Presentation on theme: "Ellis Island The Golden Door. Stop 1: Arrival New arrivals were taken by ferry to the main building at Ellis Island. Opened in 1892, the first immigrant."— Presentation transcript:
Ellis Island The Golden Door
Stop 1: Arrival New arrivals were taken by ferry to the main building at Ellis Island. Opened in 1892, the first immigrant to arrive was a 15-year-old girl from Ireland named Annie Moore to join her parents in New York City.
Not everyone arriving in New York had to go to Ellis Island. Immigrants in first- and second-class were processed aboard their ships soon after docking on the mainland. Onboard exams were shorter than those on the island, since inspectors were more accepting of anyone who could afford the higher fare.
Most of the immigrants who passed through Ellis Island were poor. They crammed by the thousands aboard steamships that took weeks to cross the Atlantic Ocean. Most spent all the money they had just to ride in third class — called steerage. Photo: Library of Congress
The single busiest day in Ellis Island history came on April 17, 1907, when 11,747 immigrants were processed for admission into the United States. Some of them had been waiting days just to get on to the island. Photo: National Park Service/US Dept. of Interior
After 1907, children under 16 had to be accompanied by their parents or else they would be sent back. Photo: National Park Service/US Dept. of Interior
On September 27, 1907, so many English and Irish young women arrived at Ellis Island aboard the steamship Baltic that the New York papers referred to them as the "1,000 Marriageable Girls." Many of them hoped to find work as domestic servants or shopkeepers. Photo: CORBIS
Stop 2: Baggage Claim Immigrants entered the main building through its ground floor baggage room. They left their trunks, suitcases and baskets here until they were finished. Immigrants with only a few belongings carried their things as they climbed the stairs to the Great Hall for medical and legal examinations.
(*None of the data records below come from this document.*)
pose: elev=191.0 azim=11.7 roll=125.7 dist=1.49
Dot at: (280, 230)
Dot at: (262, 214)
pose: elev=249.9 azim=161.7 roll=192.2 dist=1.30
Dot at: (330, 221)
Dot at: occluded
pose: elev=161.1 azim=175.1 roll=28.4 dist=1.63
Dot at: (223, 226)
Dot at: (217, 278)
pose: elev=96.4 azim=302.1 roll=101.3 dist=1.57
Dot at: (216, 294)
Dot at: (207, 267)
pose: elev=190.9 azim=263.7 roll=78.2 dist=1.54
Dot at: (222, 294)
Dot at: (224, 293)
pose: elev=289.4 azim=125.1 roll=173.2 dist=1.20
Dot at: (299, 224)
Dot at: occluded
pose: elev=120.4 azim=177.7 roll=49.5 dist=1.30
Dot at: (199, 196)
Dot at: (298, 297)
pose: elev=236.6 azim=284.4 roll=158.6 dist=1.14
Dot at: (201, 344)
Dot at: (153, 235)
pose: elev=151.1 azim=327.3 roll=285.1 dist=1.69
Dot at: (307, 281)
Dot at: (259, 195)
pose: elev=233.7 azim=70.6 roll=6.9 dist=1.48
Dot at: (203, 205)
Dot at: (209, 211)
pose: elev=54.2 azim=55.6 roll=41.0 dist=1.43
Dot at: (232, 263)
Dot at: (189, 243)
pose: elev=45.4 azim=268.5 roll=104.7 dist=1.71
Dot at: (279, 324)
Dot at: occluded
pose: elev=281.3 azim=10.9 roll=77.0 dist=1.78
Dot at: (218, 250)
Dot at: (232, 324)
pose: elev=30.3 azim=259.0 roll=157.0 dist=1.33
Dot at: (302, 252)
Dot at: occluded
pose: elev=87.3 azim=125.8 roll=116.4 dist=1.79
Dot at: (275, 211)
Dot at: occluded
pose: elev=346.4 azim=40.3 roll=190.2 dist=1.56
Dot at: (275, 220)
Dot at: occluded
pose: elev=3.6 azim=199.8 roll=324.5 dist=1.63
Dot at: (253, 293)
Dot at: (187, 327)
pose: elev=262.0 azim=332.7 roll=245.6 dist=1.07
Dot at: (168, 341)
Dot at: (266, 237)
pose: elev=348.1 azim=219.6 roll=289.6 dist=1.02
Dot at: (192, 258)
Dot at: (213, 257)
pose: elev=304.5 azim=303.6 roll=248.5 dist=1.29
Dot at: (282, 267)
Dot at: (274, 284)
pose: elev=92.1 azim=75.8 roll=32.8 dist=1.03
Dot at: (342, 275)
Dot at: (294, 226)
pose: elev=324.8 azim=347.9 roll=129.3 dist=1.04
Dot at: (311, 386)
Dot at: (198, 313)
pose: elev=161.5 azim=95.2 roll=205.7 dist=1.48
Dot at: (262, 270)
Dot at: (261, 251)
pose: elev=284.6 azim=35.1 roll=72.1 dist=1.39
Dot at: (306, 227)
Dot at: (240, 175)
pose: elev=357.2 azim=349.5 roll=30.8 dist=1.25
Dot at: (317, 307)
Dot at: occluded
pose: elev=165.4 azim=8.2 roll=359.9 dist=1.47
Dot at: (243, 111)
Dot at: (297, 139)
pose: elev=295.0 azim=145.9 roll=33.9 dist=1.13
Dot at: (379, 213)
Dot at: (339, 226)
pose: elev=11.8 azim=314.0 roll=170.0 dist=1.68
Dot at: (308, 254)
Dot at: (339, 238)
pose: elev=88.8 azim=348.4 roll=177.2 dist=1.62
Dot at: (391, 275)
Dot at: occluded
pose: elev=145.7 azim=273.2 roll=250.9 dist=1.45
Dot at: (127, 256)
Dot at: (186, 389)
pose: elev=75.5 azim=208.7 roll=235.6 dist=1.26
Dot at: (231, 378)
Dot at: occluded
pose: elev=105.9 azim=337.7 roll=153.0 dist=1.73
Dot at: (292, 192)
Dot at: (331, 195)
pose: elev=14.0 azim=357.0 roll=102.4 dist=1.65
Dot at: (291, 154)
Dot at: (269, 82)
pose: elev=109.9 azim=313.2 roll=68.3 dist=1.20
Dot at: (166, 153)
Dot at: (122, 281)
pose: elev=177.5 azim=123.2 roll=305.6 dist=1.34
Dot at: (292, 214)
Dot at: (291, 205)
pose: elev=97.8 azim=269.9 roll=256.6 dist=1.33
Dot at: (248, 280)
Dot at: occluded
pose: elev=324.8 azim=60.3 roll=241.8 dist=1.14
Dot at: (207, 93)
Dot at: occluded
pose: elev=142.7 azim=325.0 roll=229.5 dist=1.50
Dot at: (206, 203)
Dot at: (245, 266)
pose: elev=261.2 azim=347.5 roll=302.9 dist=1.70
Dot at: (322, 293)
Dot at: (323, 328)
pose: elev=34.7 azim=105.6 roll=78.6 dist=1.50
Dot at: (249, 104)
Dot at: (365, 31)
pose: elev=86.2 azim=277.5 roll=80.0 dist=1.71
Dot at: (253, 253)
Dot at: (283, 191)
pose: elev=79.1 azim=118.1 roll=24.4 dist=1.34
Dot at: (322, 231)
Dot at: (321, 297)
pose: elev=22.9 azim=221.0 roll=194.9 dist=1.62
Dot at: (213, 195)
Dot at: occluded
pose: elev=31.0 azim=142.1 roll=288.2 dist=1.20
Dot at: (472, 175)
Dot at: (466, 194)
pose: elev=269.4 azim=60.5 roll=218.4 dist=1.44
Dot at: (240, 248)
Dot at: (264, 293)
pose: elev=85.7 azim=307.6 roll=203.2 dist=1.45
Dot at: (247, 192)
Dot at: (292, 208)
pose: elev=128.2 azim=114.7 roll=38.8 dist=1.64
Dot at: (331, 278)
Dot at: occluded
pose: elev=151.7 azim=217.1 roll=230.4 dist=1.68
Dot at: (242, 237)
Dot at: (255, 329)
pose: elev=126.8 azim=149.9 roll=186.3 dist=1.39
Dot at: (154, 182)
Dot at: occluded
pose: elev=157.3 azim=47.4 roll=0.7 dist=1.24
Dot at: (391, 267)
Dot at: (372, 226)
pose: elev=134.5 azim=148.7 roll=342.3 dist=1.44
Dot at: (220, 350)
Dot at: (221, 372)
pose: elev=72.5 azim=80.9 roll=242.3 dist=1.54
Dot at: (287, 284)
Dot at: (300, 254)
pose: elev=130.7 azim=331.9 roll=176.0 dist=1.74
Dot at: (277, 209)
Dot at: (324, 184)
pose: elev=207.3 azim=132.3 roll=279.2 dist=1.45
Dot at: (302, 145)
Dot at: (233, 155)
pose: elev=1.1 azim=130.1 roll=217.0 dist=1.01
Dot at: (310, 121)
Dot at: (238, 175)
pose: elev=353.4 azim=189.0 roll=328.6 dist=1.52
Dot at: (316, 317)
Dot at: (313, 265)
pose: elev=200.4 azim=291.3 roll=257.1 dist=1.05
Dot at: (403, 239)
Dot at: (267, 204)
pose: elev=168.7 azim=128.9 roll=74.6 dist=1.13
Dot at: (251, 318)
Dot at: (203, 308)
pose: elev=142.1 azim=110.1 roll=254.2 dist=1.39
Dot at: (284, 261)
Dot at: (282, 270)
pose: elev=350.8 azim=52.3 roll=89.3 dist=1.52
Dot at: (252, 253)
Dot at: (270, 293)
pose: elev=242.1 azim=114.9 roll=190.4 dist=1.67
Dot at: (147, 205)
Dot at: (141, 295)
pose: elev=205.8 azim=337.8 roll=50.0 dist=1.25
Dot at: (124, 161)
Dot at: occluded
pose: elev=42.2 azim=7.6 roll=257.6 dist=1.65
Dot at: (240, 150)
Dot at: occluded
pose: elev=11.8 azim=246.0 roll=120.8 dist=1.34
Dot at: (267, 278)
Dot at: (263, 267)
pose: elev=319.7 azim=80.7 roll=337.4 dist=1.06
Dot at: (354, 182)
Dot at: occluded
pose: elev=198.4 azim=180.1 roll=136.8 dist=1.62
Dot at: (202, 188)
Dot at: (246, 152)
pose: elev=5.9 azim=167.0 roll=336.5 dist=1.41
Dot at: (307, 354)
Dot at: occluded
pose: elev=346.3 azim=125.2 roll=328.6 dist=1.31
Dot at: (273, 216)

Children were a common sight at Ellis Island. During its 62 years in operation, 355 babies were actually born on the island! Photo: Bettmann/CORBIS
More Italians entered through Ellis Island than any other group. Between 1892–1954, four million immigrants arrived from Italy. Photo: Library of Congress
In addition to Europeans, immigrants of African descent passed through Ellis Island. Coming mainly from the Caribbean and Cape Verde, 100,000 of them entered between 1900 and 1920 alone. Photo: CORBIS
Between 1921–1930, over 100,000 families from Czechoslovakia came through Ellis Island, up from just 3,500 a decade before. Photo: Bettmann/CORBIS
Stop 3:Stairway to the Great Hall The first test the immigrants had to pass became known as the "six second medical exam." As the immigrants climbed the stairs to the Great Hall, doctors stood at the top and watched. They were looking for anyone having difficulty coming up the steps. If a medical problem or disability was suspected, one of seventeen different chalk marks was put on the person's clothing. They were then sent for a full physical examination. If they weren't marked, they went on to wait in the Great Hall.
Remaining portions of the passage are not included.